Я помолчал, потом спросил:
– Вы были серьезно ранены?
– Да. У меня было повреждено бедро.
– Но рана почти зажила, не так ли?
– Да. Я уже в состоянии передвигаться самостоятельно, но с тех пор меня мучают приступы радикулита. Вот как раз сейчас у меня сильнейший приступ. Видите, приходится пользоваться надувными подушками, принимать аспирин.
– Как я вам сочувствую, – сказал я.
– Но больше всего я боюсь, что одна нога станет короче.
– Не волнуйтесь. Все будет в порядке, как только мышцы начнут сокращаться... со временем.
– Со временем! – сказала она пренебрежительно. Я промолчал.
Она изучала меня несколько секунд, затем сказала:
– У меня всегда... всегда были красивые ноги...
В этом месте она сделала паузу и держала ее ровно столько, сколько необходимо, чтобы произвести впечатление человека, обуреваемого разноречивыми чувствами... Наконец после непродолжительной борьбы желание убедить одержало верх над стыдливостью, и она, задрав юбку, показала мне левую ногу.
Я присвистнул.
Она одернула юбку с негодующим жестом.
– Я вам не для того показала, чтобы вы свистели!
– А для чего?
– Я просто доказывала свою точку зрения.
– Не точку, а линию. Я бы так сказал.
– Вы очень любезны. Но что будет с правой ногой? Она ведь намного короче и может потерять форму.
На ее глаза навернулись слезы.
– Да не будет она короче ни в коем случае!
– Она уже короче. И становится все тоньше и тоньше из-за атрофии мышц. И я... я уже давно не молода...
Я недоверчиво улыбнулся.
– Говорю вам, что я не молода. Как вы думаете, сколько мне лет?
Я поджал губы, наморщил лоб и изобразил беспристрастного судью.
– Ну, – протянул я, как бы размышляя, – вам, наверное, за тридцать пять. Но с вашей стороны нечестно задавать мне этот вопрос именно сейчас, потому что женщина всегда выглядит старше, если она сидит в кресле-каталке.

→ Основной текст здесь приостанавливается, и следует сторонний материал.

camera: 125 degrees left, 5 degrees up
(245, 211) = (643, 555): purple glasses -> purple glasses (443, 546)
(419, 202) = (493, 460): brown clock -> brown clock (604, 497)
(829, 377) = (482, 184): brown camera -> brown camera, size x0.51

Вот если бы вы прошлись передо мной, я бы... ну, я бы, возможно, дал вам тридцать пять. Не больше.
Она засияла:
– Вы действительно так думаете?
– Конечно.
– Мне сорок один, – сказала она.
– Не может быть! – поразился я.
– Да. Сорок один, – жеманничала она.
– Но вы выглядите гораздо моложе.
– Я и чувствую себя гораздо моложе.
– Итак, я собираюсь нанести визит, – сказал я, переменив тему, – страховой компании и собрать все факты, касающиеся вашего дела. Я все-таки думаю, что такой материал вполне подойдет для статьи.
– Я уверена в этом и очень хочу, чтобы вы написали такую статью. И считаю, что ее необходимо напечатать. Уж слишком самоуверенны, слишком самодовольны эти страховые компании.
– Да, они превратились в корпорации, – подтвердил я, – и совсем запутались в бюрократической волоките.
– Да. Это верно.
Я указал на утреннюю газету, лежавшую на журнальном столике рядом с каталкой, и спросил:
– Читали об убийстве?
– Каком убийстве?
– Ну, о том, которое произошло в мотеле «Коузи Дэлл».
– А... – сказала она небрежно, – это про любовь, убийство и самоубийство. По-моему, я видела заголовки.
– И вы не прочли статью? – удивился я.
– Нет.
– В ней говорится о людях, приехавших из Колорадо. Кажется, мужчину звали Стэнвик Карлтон... нет, погодите... убитого звали Доувер Фултон. Он из Сан-Роублз. А Стэнвик Карлтон – муж женщины, убитой в этой трагедии... Минерва... да-да, ее звали Минерва, если я не ошибаюсь.
Миссис Джаспер рассеянно кивнула и сказала:
– Мне бы очень хотелось, чтобы вы связались со страховой компанией. Найдите мистера Смита и попросите его, чтобы он вам изложил свою версию случившегося. И мне бы хотелось знать, что он вам скажет. Вы могли бы сообщить мне об этом?
– Мог бы, конечно.
– Я была бы вам очень признательна. Итак, вы журналист. О чем же вы пишете?
– О разном.
– Подписываетесь собственным именем?